Given passage:
--------------------------------

But I have decided to lay low until more political parties decide on their lists. When all lists become public it will be much more interesting to analyse as the election campaign for this year’s EP elections will officially commence.
In the meantime I came across an interesting document. It’s five years old but the relevance makes an interesting read. Never before have I read such an interesting piece of political fiction in my life. The analysis, commissioned by the European Parliament, looks at the selection process for the European elections by the political parties across Europe and compares them with the selection processes of the national elections.
The document cites the selection of MEP candidates by the Slovenian political parties to be more than exemplary – very democratic, open, transparent.. with preference given to candidates with EU experience, their electability and adherence to the political manifesto of the party. Crucially the geographical and gender balance is strictly adhered to.
So what happened to this process in 2014? I would argue that the party rules and procedures have not changed much but that the document plaudits have been replaced by party dictatorships in this year’s selections with party presidents pushing themselves on top of the lists, current MEPs being dropped at the 11th hour and ministers being pushed to Brussels, all of which is public knowledge and well documented in the press. The process appears to be fully democratic on paper but this far from reality.

--------------------------------

[Entries taken from a collection]

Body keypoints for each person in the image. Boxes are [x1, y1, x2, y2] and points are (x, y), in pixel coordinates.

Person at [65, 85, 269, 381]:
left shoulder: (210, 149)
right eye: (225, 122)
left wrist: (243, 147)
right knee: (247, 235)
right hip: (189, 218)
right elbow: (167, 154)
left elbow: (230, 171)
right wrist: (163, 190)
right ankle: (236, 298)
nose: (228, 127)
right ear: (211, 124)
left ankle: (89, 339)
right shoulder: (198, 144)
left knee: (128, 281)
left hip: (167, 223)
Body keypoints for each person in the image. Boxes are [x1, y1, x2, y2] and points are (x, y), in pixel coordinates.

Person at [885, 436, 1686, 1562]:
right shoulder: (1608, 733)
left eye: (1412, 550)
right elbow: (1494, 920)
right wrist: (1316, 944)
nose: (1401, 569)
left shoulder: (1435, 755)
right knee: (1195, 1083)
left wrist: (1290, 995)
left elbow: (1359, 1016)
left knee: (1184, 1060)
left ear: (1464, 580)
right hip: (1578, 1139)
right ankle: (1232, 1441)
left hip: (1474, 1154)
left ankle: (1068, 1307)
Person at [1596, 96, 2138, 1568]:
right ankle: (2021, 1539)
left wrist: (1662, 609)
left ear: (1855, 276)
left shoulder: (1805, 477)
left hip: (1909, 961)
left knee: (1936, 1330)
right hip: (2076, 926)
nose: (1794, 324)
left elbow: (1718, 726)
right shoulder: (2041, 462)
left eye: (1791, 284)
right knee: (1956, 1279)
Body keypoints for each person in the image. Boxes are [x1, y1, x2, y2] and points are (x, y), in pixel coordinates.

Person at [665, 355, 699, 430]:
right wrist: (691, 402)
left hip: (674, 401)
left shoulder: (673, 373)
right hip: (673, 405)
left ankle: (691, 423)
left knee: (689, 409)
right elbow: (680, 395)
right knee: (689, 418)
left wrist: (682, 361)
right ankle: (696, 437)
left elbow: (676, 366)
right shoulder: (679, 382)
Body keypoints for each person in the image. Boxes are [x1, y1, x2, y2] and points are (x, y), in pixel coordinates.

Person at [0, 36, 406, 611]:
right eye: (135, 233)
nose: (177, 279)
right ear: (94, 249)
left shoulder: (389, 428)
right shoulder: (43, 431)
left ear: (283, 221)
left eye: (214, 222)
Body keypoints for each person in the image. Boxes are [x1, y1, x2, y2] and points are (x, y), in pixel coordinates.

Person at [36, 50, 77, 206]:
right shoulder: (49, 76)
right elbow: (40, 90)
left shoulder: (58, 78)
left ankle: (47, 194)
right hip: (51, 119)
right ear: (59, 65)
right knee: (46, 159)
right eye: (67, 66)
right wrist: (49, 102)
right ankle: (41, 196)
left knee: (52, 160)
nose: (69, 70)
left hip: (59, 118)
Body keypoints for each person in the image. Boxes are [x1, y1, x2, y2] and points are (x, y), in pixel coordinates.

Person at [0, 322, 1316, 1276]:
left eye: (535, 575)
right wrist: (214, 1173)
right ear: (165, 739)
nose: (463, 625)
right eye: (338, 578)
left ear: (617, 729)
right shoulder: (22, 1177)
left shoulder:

--------------------------------

Action item A: In the MEP selection post, who commissioned the analysis of candidate selection processes?
Action item B: Transcribe the stretch of the MEP selection post from "The document cites" through "strictly adhered to.".
Action item C: Go on with the MEP selection post from where it stops.
This material comes from a separate source.

Your response A: The European Parliament.

Your response B:
The document cites the selection of MEP candidates by the Slovenian political parties to be more than exemplary – very democratic, open, transparent.. with preference given to candidates with EU experience, their electability and adherence to the political manifesto of the party. Crucially the geographical and gender balance is strictly adhered to.

Your response C:
The 2009 EP study highlighted an interesting left-right divide when it comes to the European elections, including that they are different from the national one. “In placing individual candidates and setting up the lists, parties placed in the centre and left to it ([in the past] LDS, Zares, SD) place value on the entire list of candidates, specific expertise and balance in terms of territorial dispersion and professional variety. On the other hand, parties right from the centre ([in the past] SDS, NSi, SNS and SLS to a limited extent) are more concentrated on individual personalities, political experience and also see European elections more as part of domestic politics and thus regard them in terms of preparations for next national or local elections.”
This year, I would argue, internal political considerations have been a decisive factor for all political parties. One such extreme is the ruling Positive Slovenia (PS), which initially declared that the decision on the composition of their list will be done on the eve of the final deadline set by the State Election Commission – by midnight on Friday. Depending on the results of Prime Minister Alenka Bratušek’s leadership challenge, we would either see a joint liberal/ALDE list or three separate ones. After the weekend talks with the two other parties, PS walked out of the talks and declared it will form its own list.
This is certainly bad news for two smaller members of this grouping – Liberal Democracy of Slovenia (LDS) and Zares. Both will most likely fail to get even one MEP elected. With no official threshold each party still needs roughly about 9 % of votes to get one MEP elected (according to the 2009 elections).
The weekend poll by Episcenter puts the joint SLS/NSI list and Lojze Peterle in the lead with SDS’s Milan Zver second. Surprisingly, former head of Slovenia’s Court of Auditors, one of the most respected public faces in the country, Igor Šoltes and his political movement Verjamem (I Believe), is third. He is using the upcoming EP elections to sound out the Slovenian electorate prior to this year’s local and more importantly next general elections, which, in fact, could take place any time due to the political instability within the coalition and the ruling party.
The Social Democrats missed an opportunity to put a woman candidate on top of their election list this year (which could be seen as something very.. well, social-democratic and ‘above average’), as did the liberal/centre left parties. In taking its decision to go solo, PS was surely driven by high ratings it continues to receive in the public opinion polls. Led by the Eurosceptic Jože Mencinger, PS could, according to Episcenter, be fourth.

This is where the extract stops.